According to Duran, the plant layout and initial ground preparations allow the company to easily increase the capacity of the processing plant to 350 tonnes per day, whilst it’s also possible to add a CIP (‘Carbon in Pulp’) gold leaching circuit.
The current capacity of the tailings area is estimated to be sufficient for the next 3.5 years of operating the mill at 100 tonnes per day, but due to the favorable topology, Duran thinks it shouldn’t be a problem at all to take advantage of the mountainous area. Expanding the capacity of the tailings area to in excess of 20 years is a very realistic assumption here, and very likely was one of the main reasons why Duran Ventures chose to build the plant at exactly that spot.

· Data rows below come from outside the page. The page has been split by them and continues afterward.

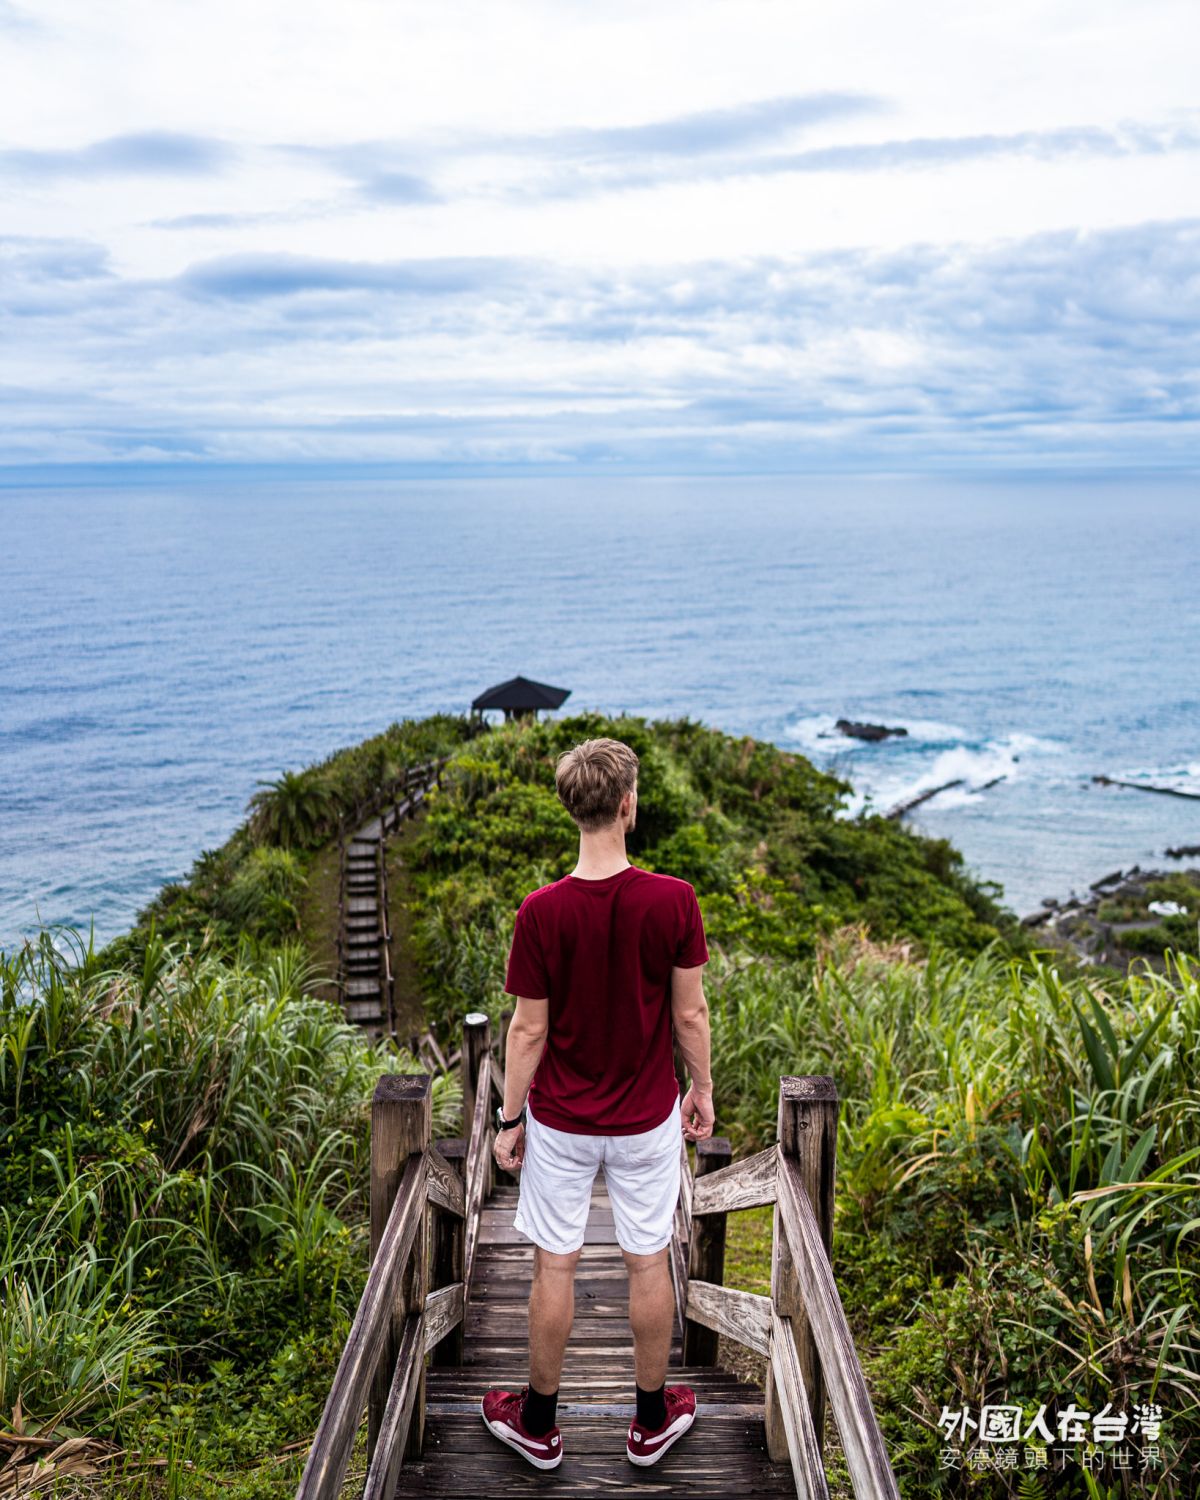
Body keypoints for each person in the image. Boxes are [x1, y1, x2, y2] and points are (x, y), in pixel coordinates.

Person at [480, 736, 715, 1472]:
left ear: (570, 809)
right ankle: (649, 1422)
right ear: (627, 805)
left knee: (556, 1264)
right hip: (647, 1117)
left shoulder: (540, 913)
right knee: (648, 1262)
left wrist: (509, 1119)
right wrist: (701, 1089)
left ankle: (539, 1424)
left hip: (560, 1120)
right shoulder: (673, 900)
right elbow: (690, 1017)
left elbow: (527, 1029)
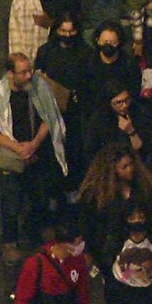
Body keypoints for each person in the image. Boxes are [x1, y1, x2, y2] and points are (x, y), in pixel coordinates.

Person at [0, 53, 69, 265]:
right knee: (11, 202)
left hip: (34, 152)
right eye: (23, 72)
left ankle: (38, 232)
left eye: (29, 70)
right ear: (11, 73)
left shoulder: (38, 87)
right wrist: (16, 147)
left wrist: (34, 144)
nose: (28, 75)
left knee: (39, 195)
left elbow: (48, 118)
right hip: (9, 155)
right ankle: (10, 244)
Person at [36, 12, 92, 192]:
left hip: (75, 111)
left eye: (71, 31)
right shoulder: (46, 51)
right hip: (50, 111)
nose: (67, 35)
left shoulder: (85, 52)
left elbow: (90, 80)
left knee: (73, 150)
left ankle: (72, 187)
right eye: (63, 31)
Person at [82, 83, 152, 177]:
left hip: (137, 164)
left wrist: (131, 131)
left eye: (127, 100)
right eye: (119, 103)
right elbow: (92, 152)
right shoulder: (99, 121)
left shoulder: (139, 112)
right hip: (109, 168)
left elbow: (143, 149)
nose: (125, 105)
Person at [84, 21, 142, 109]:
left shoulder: (129, 63)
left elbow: (134, 93)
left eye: (112, 42)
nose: (108, 45)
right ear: (98, 41)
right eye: (105, 42)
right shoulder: (88, 62)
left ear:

Duran Ventures is in the final straight line towards the finish line, and we’re looking forward to see the confirmation of the start of commercial production at Aguila Norte. Being transparent will be one of the key points Duran will have to focus on, as the Peruvian processing sector has encountered its fair share of bad luck.
Whilst the focus will obviously be on successfully locking in access to high-grade ore (wherein the Chucara property will play a very important role), we will also be looking forward to hear about the exploration plans First Quantum Minerals (FM.TO) might have for the Panteria exploration project where it’s earning an 80% stake.
2017 will be the year of the truth for Duran Ventures, and if the management’s expectations to generate almost US$1.5M per quarter in EBITDA are even remotely correct, Duran will be ready for a re-rating by the market.
Disclosure: Duran Ventures Inc. is a sponsoring company, we have a long position.